Society needs places like Wetherspoons. (OLI SCARFF/AFP via Getty Images)

Until I walked across England, from Liverpool to Hull, I’d never heard of Wetherspoon. I certainly had no idea that, as a well-educated person, I was supposed to be scornful of the chain of pubs. When I discovered it, I liked it, for the same simple reasons that everyone I met in a Wetherspoon liked it: they are almost always open; have absurdly inexpensive, great beer; and are inviting spaces filled with interesting people who like to talk.
The first Wetherspoon I went into was The Cherry Tree in Huddersfield, to hide from a morning rain shower. Even at 10.30am, it was buzzing. At first glance, it appeared to be filled with more outwardly broken people per square foot than almost anywhere I’ve been in the world: alcoholics (functioning and not), people with disabilities (mental or physical), and the very poor. If I were that way inclined, I could easily paint it as a scene to be gawked at, mocked, pitied, or all three. I could make a clown of the perfectly and precisely dressed bald gentleman who sat four tables down from me, alone, staring straight ahead, sipping his pints and periodically lifting up his tie to lick off the drops that fell on it. Yet as I sheltered in The Cherry Tree, what I saw in him, and beyond him, were hundreds of warm, human and moving scenes of otherwise lonely people not being alone.
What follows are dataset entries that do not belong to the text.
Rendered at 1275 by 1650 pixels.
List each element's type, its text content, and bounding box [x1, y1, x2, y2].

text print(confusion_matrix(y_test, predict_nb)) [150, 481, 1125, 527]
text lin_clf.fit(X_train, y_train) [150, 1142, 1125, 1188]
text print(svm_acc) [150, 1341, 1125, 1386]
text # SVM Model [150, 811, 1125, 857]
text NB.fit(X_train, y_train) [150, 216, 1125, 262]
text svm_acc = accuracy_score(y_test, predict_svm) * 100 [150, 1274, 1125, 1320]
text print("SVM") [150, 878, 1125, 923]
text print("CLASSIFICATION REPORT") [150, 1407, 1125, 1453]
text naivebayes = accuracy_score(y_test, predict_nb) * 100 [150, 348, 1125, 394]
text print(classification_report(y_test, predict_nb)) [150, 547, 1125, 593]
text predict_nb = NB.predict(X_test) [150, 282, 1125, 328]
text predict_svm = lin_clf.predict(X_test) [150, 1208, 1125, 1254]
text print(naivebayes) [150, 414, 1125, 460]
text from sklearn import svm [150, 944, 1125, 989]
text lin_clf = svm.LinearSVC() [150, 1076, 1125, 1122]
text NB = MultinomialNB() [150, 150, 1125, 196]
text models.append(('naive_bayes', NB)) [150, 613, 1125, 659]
The table directly next to mine catered to an evolving mix of mostly elderly people who seemed to all know each other. They would come, hug, sit, sip, gossip, get up, hug again, then move on. It ebbed and flowed like that through lunchtime, until by 2.00pm the table sat only a single couple, across from each other. They eventually invited me to join them. When they introduced themselves, they explained they were not a couple. Not like that, you see. Just friends, drawn a little closer now, because each had recently lost their spouse, and they were more alone than they’d ever been.
She had lost her Oliver eight months before, after 53 years of marriage. He was everything to her, and her to him. Oliver had been a builder, she had been a dinner lady, and after they raised a family, they retired to live their dream of travelling the world. Nashville, Italy, Spain, Vegas. Then he passed away. She tried to tell me more, but kept teetering on the edge of tears.
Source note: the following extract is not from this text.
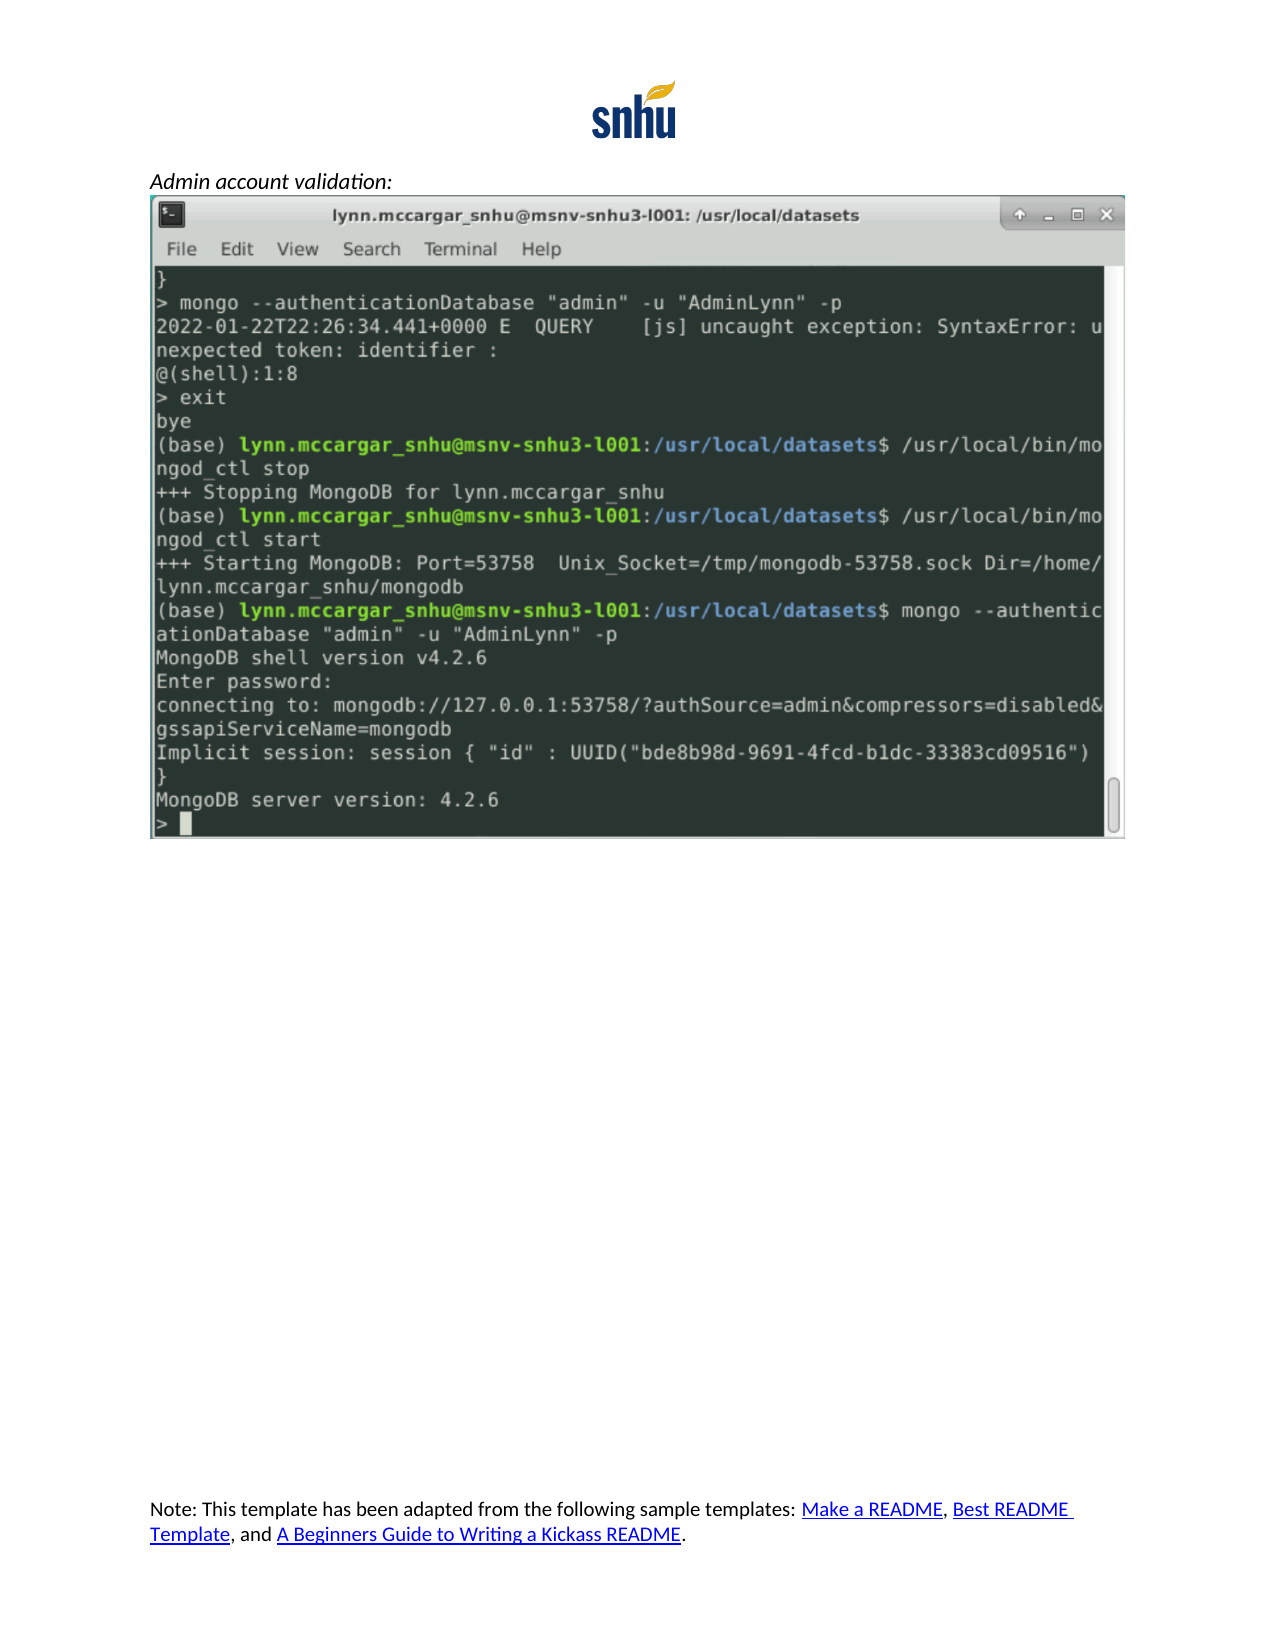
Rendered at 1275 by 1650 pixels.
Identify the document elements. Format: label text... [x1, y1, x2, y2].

text Admin account validation: [150, 167, 1125, 195]
picture [573, 75, 702, 147]
picture [150, 195, 1125, 839]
Her tablemate, a retired military man, had a similar story, although instead of tears there was a measured stoicism. A lost spouse of 22 years, and now confusion. Life wasn’t supposed to be lived without her.
So, they both came to The Cherry Tree daily, to forget and connect. We talked for two beers, and they tried, with all they had left, to keep the conversation positive — even though Huddersfield isn’t what it used to be, the world’s become crueller, and everything is going down the gutter. You have to make the best of the ups, and weather the downs, and focus on the grandkids.